Quick guide to the columns
- ID – the message’s unique queue handle.
- Sender / Recipient(s) – who sent it and where it’s going. Multiple recipients are line-broken.
- Subject – extracted from the message headers (if present).
- Status – short reason from the queue. A Frozen badge means Exim stopped retrying (usually a hard bounce or permanent error).
- Size – message size reported by the queue.
- Age – how long it’s been waiting.
What you can do
- View – opens the full raw message (headers + body) so you can see exactly what was sent.
- Resend (verbose) – retries delivery and shows the live SMTP conversation. Great for seeing the remote server’s response (e.g., greylisting, 4xx/5xx codes).
- Delete – removes the message from the queue. Use this for obvious dead-ends (bad address, spam, etc.).
- Delete selected – tick the checkboxes to bulk-remove several messages.
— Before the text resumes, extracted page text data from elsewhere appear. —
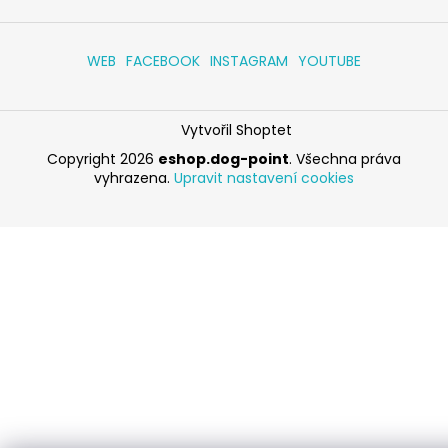
WEB
FACEBOOK
INSTAGRAM
YOUTUBE
Vytvořil Shoptet
Copyright 2026
eshop.dog-point
. Všechna práva
vyhrazena.
Upravit nastavení cookies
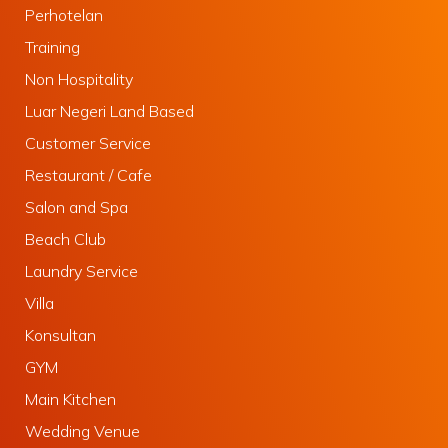
Perhotelan
Training
Non Hospitality
Luar Negeri Land Based
Customer Service
Restaurant / Cafe
Salon and Spa
Beach Club
Laundry Service
Villa
Konsultan
GYM
Main Kitchen
Wedding Venue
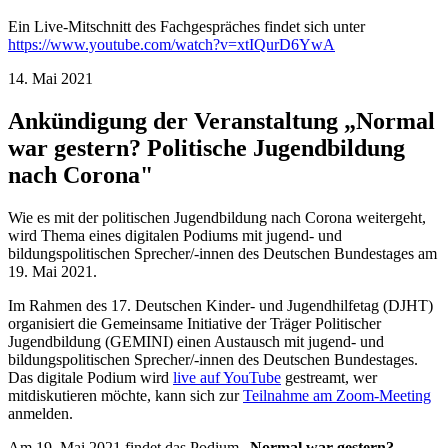
Ein Live-Mitschnitt des Fachgespräches findet sich unter
https://www.youtube.com/watch?v=xtIQurD6YwA
14. Mai 2021
Ankündigung der Veranstaltung „Normal
war gestern? Politische Jugendbildung
nach Corona"
Wie es mit der politischen Jugendbildung nach Corona weitergeht,
wird Thema eines digitalen Podiums mit jugend- und
bildungspolitischen Sprecher/-innen des Deutschen Bundestages am
19. Mai 2021.
Im Rahmen des 17. Deutschen Kinder- und Jugendhilfetag (DJHT)
organisiert die Gemeinsame Initiative der Träger Politischer
Jugendbildung (GEMINI) einen Austausch mit jugend- und
bildungspolitischen Sprecher/-innen des Deutschen Bundestages.
Das digitale Podium wird
live auf YouTube
gestreamt, wer
mitdiskutieren möchte, kann sich zur
Teilnahme am Zoom-Meeting
anmelden.
Am 19. Mai 2021 findet das Podium „
Normal war gestern?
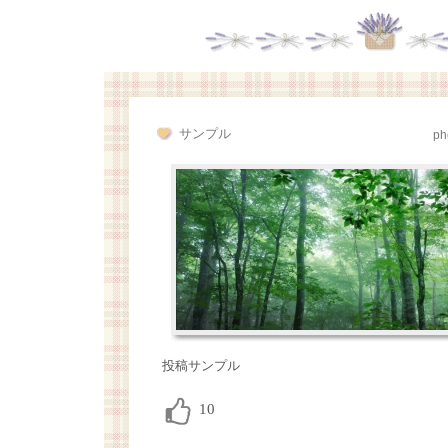
サンプル
ph
投稿サンプル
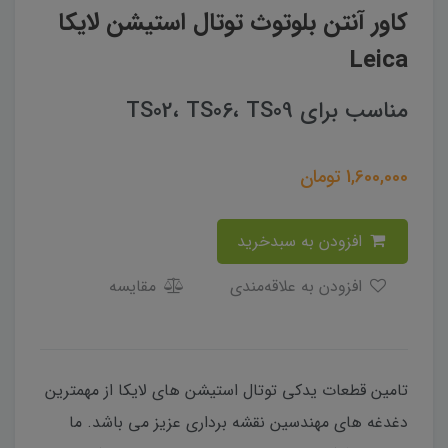
کاور آنتن بلوتوث توتال استیشن لایکا
Leica
مناسب برای TS02، TS06، TS09
1,600,000
تومان
افزودن به سبدخرید
افزودن به علاقه‌مندی
مقایسه
تامین قطعات یدکی توتال استیشن های لایکا از مهمترین
دغدغه های مهندسین نقشه برداری عزیز می باشد. ما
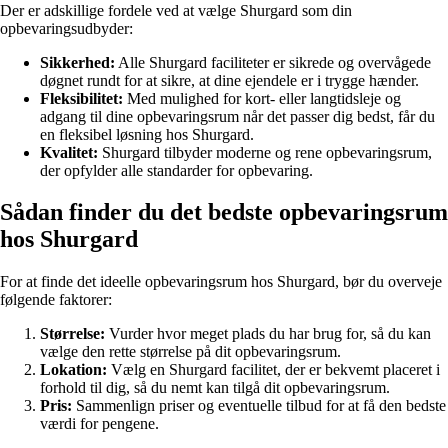
Der er adskillige fordele ved at vælge Shurgard som din
opbevaringsudbyder:
Sikkerhed:
Alle Shurgard faciliteter er sikrede og overvågede
døgnet rundt for at sikre, at dine ejendele er i trygge hænder.
Fleksibilitet:
Med mulighed for kort- eller langtidsleje og
adgang til dine opbevaringsrum når det passer dig bedst, får du
en fleksibel løsning hos Shurgard.
Kvalitet:
Shurgard tilbyder moderne og rene opbevaringsrum,
der opfylder alle standarder for opbevaring.
Sådan finder du det bedste opbevaringsrum
hos Shurgard
For at finde det ideelle opbevaringsrum hos Shurgard, bør du overveje
følgende faktorer:
Størrelse:
Vurder hvor meget plads du har brug for, så du kan
vælge den rette størrelse på dit opbevaringsrum.
Lokation:
Vælg en Shurgard facilitet, der er bekvemt placeret i
forhold til dig, så du nemt kan tilgå dit opbevaringsrum.
Pris:
Sammenlign priser og eventuelle tilbud for at få den bedste
værdi for pengene.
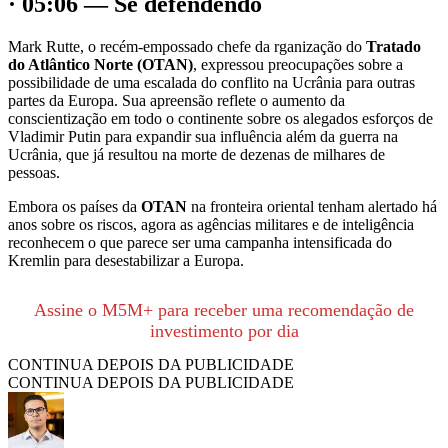
· 05:06 — Se defendendo
Mark Rutte, o recém-empossado chefe da rganização do
Tratado
do Atlântico Norte (OTAN)
, expressou preocupações sobre a
possibilidade de uma escalada do conflito na Ucrânia para outras
partes da Europa. Sua apreensão reflete o aumento da
conscientização em todo o continente sobre os alegados esforços de
Vladimir Putin para expandir sua influência além da guerra na
Ucrânia, que já resultou na morte de dezenas de milhares de
pessoas.
Embora os países da
OTAN
na fronteira oriental tenham alertado há
anos sobre os riscos, agora as agências militares e de inteligência
reconhecem o que parece ser uma campanha intensificada do
Kremlin para desestabilizar a Europa.
Assine o M5M+ para receber uma recomendação de
investimento por dia
CONTINUA DEPOIS DA PUBLICIDADE
CONTINUA DEPOIS DA PUBLICIDADE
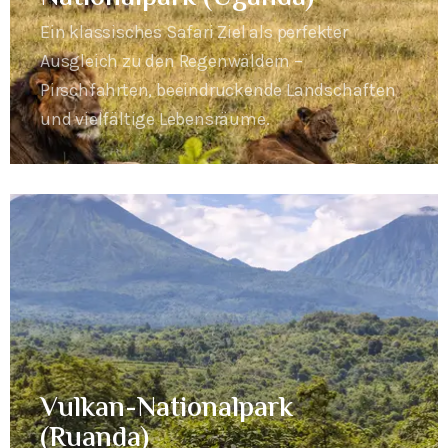
Ein klassisches Safari Ziel als perfekter
Ausgleich zu den Regenwäldern –
Pirschfahrten, beeindruckende Landschaften
und vielfältige Lebensräume.
Vulkan-Nationalpark
(Ruanda)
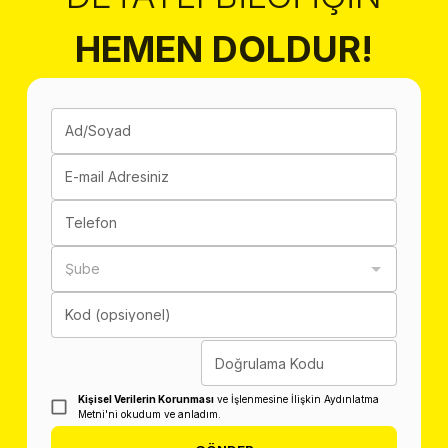
HEMEN DOLDUR!
Ad/Soyad
E-mail Adresiniz
Telefon
Şube
Kod (opsiyonel)
Doğrulama Kodu
Kişisel Verilerin Korunması
ve İşlenmesine İlişkin Aydınlatma
Metni'ni okudum ve anladım.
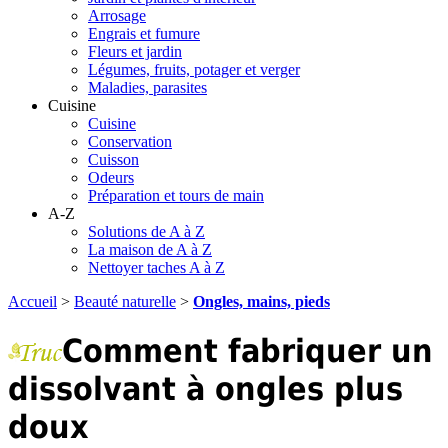
Arrosage
Engrais et fumure
Fleurs et jardin
Légumes, fruits, potager et verger
Maladies, parasites
Cuisine
Cuisine
Conservation
Cuisson
Odeurs
Préparation et tours de main
A-Z
Solutions de A à Z
La maison de A à Z
Nettoyer taches A à Z
Accueil
>
Beauté naturelle
>
Ongles, mains, pieds
Comment fabriquer un
dissolvant à ongles plus
doux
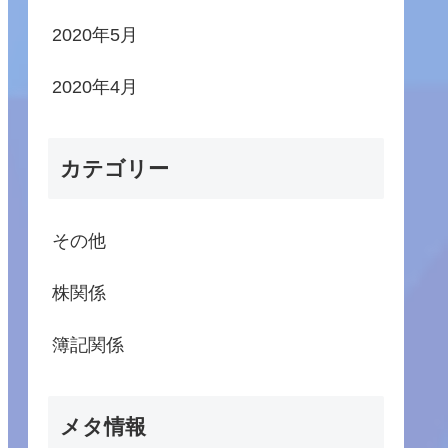
2020年5月
2020年4月
カテゴリー
その他
株関係
簿記関係
メタ情報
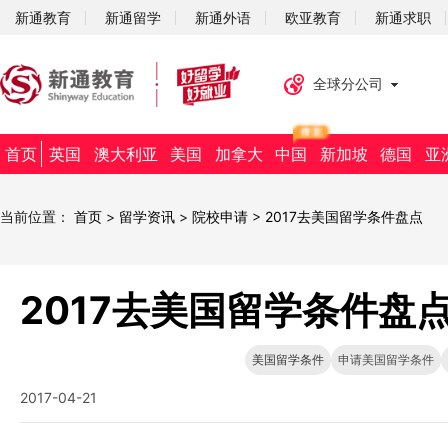
新通教育
新通留学
新通外语
欧亚教育
新通求职
全球分公司
首页
英国
澳大利亚
美国
加拿大
中国
新加坡
德国
亚
当前位置：
首页
>
留学资讯
>
院校申请
>
2017去美国留学条件盘点
2017去美国留学条件盘
美国留学条件
申请美国留学条件
2017-04-21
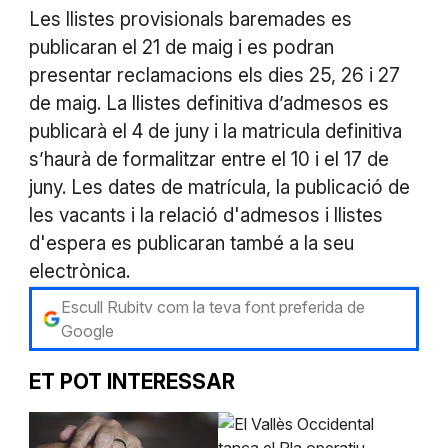
Les llistes provisionals baremades es
publicaran el 21 de maig i es podran
presentar reclamacions els dies 25, 26 i 27
de maig. La llistes definitiva d’admesos es
publicarà el 4 de juny i la matricula definitiva
s’haurà de formalitzar entre el 10 i el 17 de
juny. Les dates de matrícula, la publicació de
les vacants i la relació d'admesos i llistes
d'espera es publicaran també a la seu
electrònica.
Escull Rubitv com la teva font preferida de
Google
ET POT INTERESSAR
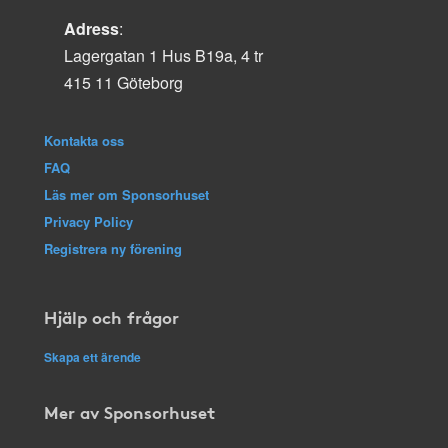
Adress
:
Lagergatan 1 Hus B19a, 4 tr
415 11 Göteborg
Kontakta oss
FAQ
Läs mer om Sponsorhuset
Privacy Policy
Registrera ny förening
Hjälp och frågor
Skapa ett ärende
Mer av Sponsorhuset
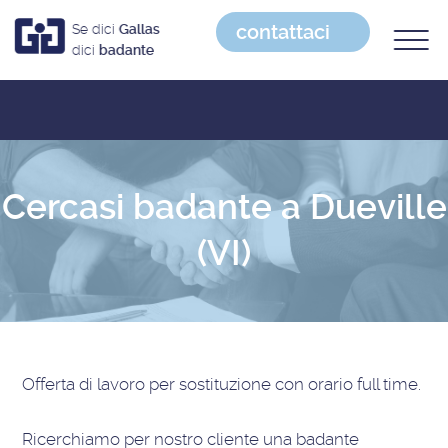
contattaci
Se dici
Gallas
dici
badante
Cercasi badante a Dueville
(VI)
Offerta di lavoro
per sostituzione con orario full time
.
Ricerchiamo per nostro cliente una badante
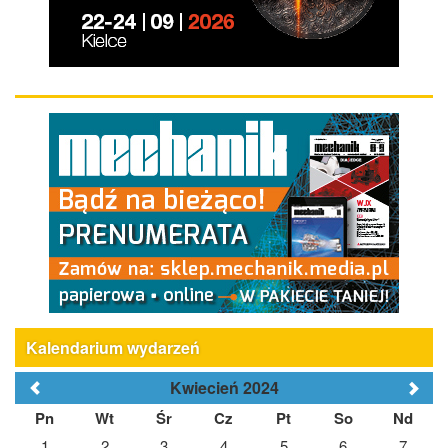
Kalendarium wydarzeń
Kwiecień 2024
Pn
Wt
Śr
Cz
Pt
So
Nd
1
2
3
4
5
6
7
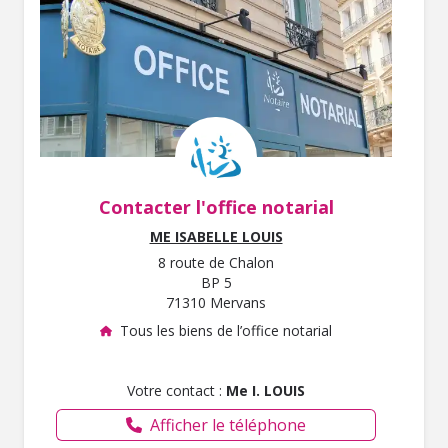
Contacter l'office notarial
ME ISABELLE LOUIS
8 route de Chalon
BP 5
71310 Mervans
Tous les biens de l’office notarial
Votre contact :
Me I. LOUIS
Afficher le téléphone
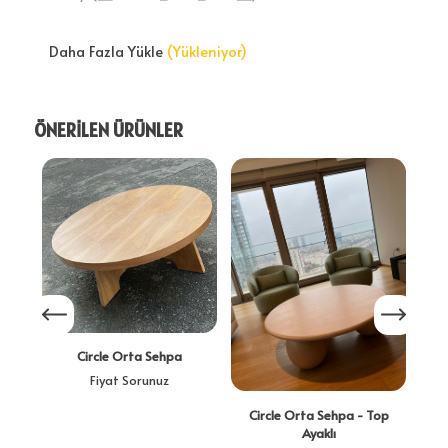
Daha Fazla Yükle
(Yükleniyor)
ÖNERİLEN ÜRÜNLER
Circle Orta Sehpa
Fiyat Sorunuz
Circle Orta Sehpa - Top
Ayaklı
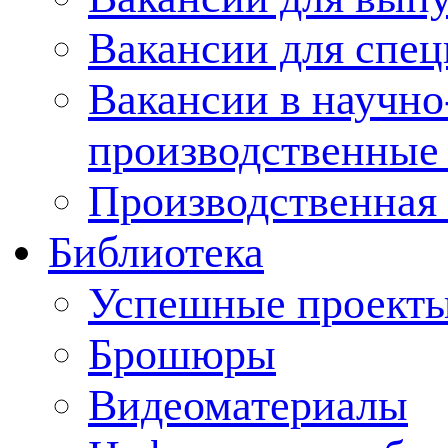
Вакансии для спец
Вакансии в научно
производственные
Производственная 
Библиотека
Успешные проект
Брошюры
Видеоматериалы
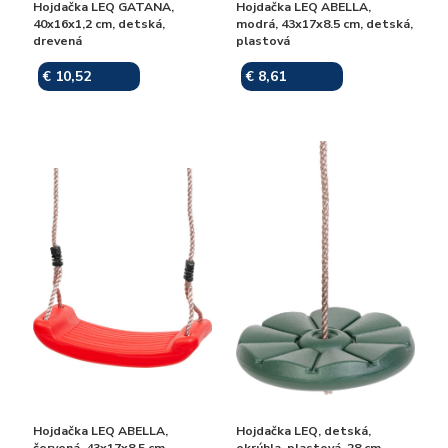
Hojdačka LEQ GATANA,
Hojdačka LEQ ABELLA,
40x16x1,2 cm, detská,
modrá, 43x17x8.5 cm, detská,
drevená
plastová
€ 10,52
€ 8,61
Skladom
Skladom
Hojdačka LEQ ABELLA,
Hojdačka LEQ, detská,
červená, 43x17x8.5 cm,
okrúhla, plastová, 28 cm,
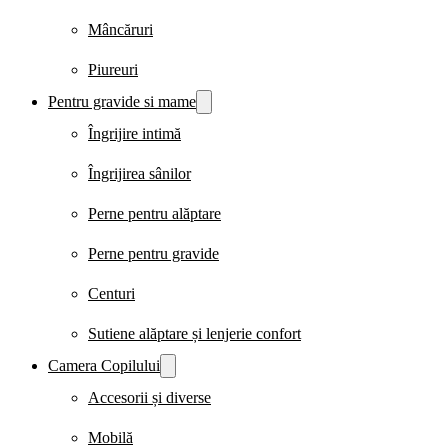
Mâncăruri
Piureuri
Pentru gravide si mame
Îngrijire intimă
Îngrijirea sânilor
Perne pentru alăptare
Perne pentru gravide
Centuri
Sutiene alăptare și lenjerie confort
Camera Copilului
Accesorii și diverse
Mobilă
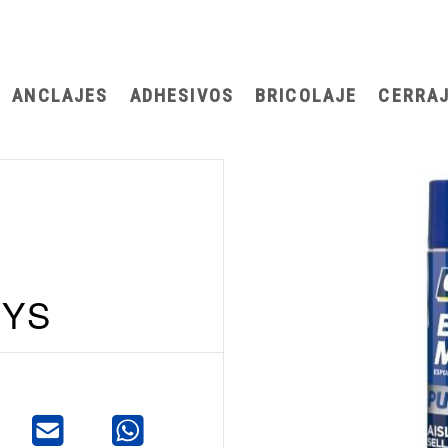
983 200 175
ANCLAJES
ADHESIVOS
BRICOLAJE
CERRAJ
o
EYS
- Delete ALL – wipes the entire queue. Handy for emergencies; be certain before you use it.
Before you resend or delete
- Check the error: The verbose resend shows the exact reason (DNS failure, 550 user unknown, greylisting, rate limit, TLS mismatch, etc.).
- Look for patterns: Many frozen messages to one domain usually means a DNS/MX issue or that recipient server is rejecting your traffic.
- Consider throttling: If you’re sending a lot to one provider, brief pauses or staggered sends help avoid rate-limits.
Troubleshooting tips
- Use View to confirm the sender, recipient and headers (SPF/DKIM/DMARC alignment issues often show here).
- Use Resend (verbose) to capture the remote server’s reply — this usually points straight to the fix.
- If the queue grows quickly, check your application’s sending rate and authentication settings; also verify your server’s rDNS, SPF and DKIM are correct.